To better assess esophoria in this patient population, researchers reviewed the charts of 71 patients from a neuro-focused private practice setting. All participants had a documented diagnosis of concussion and underwent a comprehensive exam with an emphasis on near vision, including a cover test and von Graefe test.

Results show 28% of study participants experienced near esophoria ranging from 1pd to 14pd, with an average of 5.2pd.

The researchers note the prevalence, while in the mid-range of previous studies, is significantly higher than the average. This may be due to several factors, they speculate. Patients with unresolved esophoria may be more prone to seek care at a specialty neuro-ophthalmic practice. Also, many may not have received a comprehensive near vision exam, were referred for vision therapy for presumed exophoria and convergence insufficiency (more commonly reported in this population) and received counter-productive therapy that exacerbated the near esophoria.

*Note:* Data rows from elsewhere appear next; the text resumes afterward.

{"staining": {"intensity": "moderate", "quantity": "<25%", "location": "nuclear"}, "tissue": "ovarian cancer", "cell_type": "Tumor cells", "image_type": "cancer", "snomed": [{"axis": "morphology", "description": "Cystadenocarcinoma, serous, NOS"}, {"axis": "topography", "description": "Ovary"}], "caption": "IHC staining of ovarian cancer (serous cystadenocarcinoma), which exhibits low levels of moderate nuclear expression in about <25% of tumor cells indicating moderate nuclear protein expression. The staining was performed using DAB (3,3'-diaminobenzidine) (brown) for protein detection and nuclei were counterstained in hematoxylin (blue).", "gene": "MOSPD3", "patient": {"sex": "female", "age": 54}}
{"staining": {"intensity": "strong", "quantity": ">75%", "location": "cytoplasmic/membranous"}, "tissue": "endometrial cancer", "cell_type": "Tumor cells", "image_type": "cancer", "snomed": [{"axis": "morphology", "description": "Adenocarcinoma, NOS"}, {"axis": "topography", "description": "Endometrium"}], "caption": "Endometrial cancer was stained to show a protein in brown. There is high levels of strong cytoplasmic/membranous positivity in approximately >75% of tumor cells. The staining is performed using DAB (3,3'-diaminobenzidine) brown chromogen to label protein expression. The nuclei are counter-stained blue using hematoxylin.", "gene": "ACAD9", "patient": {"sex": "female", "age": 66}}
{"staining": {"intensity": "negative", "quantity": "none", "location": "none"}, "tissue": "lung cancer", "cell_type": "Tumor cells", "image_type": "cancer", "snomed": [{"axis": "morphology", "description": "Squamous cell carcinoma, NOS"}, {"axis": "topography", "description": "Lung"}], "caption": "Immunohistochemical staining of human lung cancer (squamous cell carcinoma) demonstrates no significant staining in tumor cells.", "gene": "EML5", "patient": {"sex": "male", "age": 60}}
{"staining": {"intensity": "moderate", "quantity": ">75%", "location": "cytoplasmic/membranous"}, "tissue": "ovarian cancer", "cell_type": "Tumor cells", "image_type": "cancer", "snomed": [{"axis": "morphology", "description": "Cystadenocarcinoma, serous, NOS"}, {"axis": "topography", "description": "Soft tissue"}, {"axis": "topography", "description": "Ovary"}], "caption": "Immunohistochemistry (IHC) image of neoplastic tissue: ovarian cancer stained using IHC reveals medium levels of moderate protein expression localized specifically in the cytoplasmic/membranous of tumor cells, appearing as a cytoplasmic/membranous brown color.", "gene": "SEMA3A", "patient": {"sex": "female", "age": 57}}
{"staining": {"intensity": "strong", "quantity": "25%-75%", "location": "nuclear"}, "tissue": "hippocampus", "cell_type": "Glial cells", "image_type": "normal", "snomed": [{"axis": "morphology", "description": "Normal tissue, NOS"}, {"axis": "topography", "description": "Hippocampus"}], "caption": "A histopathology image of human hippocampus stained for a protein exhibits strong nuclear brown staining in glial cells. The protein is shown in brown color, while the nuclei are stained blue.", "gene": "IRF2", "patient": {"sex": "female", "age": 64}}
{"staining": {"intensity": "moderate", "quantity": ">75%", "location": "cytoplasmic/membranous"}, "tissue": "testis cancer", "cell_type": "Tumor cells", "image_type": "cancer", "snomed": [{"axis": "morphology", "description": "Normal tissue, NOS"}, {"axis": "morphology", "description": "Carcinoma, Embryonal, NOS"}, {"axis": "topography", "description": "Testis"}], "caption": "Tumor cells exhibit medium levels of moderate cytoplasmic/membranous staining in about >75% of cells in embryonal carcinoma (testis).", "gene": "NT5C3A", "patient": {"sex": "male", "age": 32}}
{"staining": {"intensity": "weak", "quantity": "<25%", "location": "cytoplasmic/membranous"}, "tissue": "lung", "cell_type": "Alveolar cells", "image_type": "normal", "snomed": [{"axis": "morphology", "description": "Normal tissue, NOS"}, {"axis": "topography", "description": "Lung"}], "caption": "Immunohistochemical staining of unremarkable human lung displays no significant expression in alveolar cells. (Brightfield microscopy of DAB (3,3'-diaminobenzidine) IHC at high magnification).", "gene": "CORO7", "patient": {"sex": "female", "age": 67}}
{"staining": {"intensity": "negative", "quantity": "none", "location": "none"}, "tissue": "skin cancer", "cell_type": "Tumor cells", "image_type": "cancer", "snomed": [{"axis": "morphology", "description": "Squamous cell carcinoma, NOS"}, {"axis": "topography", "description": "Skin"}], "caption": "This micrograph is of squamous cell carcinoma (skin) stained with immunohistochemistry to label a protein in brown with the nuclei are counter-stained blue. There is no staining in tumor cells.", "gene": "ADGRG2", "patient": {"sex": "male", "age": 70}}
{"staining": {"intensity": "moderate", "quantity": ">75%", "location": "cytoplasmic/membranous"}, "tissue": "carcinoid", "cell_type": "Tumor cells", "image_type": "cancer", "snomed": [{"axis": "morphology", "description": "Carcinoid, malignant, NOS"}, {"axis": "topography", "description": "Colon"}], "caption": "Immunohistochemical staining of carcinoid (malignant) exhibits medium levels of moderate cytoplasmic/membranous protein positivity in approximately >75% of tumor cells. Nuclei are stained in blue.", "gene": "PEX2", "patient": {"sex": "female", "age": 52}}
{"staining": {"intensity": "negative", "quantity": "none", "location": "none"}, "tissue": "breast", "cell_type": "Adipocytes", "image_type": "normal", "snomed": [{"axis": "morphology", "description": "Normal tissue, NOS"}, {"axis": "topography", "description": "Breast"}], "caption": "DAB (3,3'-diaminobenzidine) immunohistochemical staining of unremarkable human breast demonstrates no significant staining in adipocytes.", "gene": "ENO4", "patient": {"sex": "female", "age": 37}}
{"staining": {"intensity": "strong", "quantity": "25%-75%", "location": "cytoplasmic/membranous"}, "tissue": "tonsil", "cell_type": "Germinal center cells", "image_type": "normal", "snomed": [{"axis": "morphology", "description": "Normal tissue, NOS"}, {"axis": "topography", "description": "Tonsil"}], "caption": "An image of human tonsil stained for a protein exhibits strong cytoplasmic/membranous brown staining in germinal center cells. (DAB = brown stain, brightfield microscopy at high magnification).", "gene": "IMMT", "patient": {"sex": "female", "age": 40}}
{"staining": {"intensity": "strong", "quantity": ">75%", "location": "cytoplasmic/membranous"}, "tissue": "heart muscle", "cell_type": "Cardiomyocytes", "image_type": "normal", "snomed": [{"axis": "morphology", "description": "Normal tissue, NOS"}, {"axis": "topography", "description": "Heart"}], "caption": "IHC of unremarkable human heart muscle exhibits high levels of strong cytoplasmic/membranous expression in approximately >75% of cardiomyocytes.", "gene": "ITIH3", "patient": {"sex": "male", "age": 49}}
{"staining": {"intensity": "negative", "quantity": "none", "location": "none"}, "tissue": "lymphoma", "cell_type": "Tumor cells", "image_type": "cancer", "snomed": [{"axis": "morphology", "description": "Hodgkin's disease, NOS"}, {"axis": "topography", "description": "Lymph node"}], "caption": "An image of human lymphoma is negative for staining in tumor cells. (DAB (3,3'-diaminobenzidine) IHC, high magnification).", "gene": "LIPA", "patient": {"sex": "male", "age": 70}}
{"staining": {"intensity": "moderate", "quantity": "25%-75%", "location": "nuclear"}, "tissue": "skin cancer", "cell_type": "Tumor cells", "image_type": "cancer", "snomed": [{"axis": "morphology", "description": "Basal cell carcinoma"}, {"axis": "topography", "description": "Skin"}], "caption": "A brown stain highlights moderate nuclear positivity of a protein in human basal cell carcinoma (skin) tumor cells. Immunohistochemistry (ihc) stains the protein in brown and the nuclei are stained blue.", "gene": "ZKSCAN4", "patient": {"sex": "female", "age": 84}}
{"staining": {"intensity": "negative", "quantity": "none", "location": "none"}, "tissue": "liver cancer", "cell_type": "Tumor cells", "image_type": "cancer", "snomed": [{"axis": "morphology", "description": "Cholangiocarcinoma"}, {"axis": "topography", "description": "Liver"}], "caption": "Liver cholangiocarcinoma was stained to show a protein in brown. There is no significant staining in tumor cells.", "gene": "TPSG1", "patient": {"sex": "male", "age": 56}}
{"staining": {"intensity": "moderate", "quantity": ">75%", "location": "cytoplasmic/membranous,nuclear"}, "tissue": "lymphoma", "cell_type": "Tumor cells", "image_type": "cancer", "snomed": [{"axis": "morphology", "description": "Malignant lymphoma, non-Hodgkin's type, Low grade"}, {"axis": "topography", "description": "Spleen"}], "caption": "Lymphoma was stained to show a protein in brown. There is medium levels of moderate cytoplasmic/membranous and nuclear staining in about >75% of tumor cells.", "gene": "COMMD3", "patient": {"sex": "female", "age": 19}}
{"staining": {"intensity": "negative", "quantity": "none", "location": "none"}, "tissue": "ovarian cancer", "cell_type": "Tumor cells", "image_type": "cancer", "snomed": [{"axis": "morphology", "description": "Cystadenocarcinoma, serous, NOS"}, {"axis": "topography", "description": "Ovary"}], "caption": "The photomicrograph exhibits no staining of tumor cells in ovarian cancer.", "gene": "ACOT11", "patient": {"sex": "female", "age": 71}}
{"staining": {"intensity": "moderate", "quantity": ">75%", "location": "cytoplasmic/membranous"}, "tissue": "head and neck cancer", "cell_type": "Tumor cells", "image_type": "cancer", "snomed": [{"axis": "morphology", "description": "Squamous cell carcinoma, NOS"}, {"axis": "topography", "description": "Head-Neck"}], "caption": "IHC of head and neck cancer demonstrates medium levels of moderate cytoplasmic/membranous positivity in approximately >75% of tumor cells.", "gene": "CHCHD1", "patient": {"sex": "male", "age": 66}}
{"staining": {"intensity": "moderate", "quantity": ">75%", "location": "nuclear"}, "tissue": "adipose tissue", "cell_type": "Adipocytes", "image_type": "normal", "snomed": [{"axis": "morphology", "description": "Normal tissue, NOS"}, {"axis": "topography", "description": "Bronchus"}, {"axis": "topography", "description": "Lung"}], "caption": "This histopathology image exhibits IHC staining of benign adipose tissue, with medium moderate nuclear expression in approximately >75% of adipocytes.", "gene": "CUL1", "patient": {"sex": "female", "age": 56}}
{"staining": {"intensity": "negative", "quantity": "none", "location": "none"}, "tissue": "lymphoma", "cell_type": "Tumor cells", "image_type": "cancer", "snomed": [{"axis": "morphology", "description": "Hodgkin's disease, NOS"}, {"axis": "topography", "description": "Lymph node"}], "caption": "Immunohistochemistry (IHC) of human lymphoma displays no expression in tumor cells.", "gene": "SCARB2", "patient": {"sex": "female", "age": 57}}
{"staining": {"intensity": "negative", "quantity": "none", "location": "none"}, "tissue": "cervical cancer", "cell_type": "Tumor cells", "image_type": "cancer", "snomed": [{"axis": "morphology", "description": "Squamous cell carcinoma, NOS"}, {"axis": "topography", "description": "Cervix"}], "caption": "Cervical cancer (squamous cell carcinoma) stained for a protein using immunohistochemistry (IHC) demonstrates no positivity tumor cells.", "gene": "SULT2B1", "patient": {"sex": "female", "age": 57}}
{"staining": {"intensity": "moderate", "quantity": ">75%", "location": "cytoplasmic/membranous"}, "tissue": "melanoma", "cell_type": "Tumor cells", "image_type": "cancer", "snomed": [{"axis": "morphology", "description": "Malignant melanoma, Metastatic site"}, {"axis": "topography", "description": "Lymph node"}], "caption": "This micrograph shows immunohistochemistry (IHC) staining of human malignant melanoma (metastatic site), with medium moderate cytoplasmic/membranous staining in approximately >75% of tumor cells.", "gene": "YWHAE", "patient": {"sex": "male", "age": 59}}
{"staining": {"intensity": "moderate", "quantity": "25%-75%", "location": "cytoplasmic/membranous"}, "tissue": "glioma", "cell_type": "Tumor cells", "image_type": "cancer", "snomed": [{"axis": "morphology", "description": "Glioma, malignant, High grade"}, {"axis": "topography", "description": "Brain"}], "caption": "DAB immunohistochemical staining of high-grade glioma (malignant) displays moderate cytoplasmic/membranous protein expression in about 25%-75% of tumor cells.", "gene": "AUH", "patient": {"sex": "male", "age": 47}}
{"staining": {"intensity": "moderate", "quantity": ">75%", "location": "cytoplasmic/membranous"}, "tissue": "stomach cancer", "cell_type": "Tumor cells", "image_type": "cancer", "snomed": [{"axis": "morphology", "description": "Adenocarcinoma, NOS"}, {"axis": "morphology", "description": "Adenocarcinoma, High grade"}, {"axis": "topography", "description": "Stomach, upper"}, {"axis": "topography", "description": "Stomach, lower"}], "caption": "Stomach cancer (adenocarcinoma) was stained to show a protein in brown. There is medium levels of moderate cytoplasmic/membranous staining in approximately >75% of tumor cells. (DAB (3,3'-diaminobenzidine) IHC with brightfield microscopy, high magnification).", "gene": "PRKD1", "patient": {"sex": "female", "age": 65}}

Nonetheless, “the presence of esophoria at near in the concussed individual may be more common than typically believed to be the case, especially based on the earlier studies,” the researchers concluded in their report. “Thus, the near phoria must be carefully and fully evaluated by the clinician, as its presence has important ramifications diagnostically, prognostically, and therapeutically in the concussed individual.”

Tannena B, Good K, Ciuffredac KJ, Moore KJ. Prevalence of esophoria in concussed patients. J Optom. 2018. [Epub ahead of print].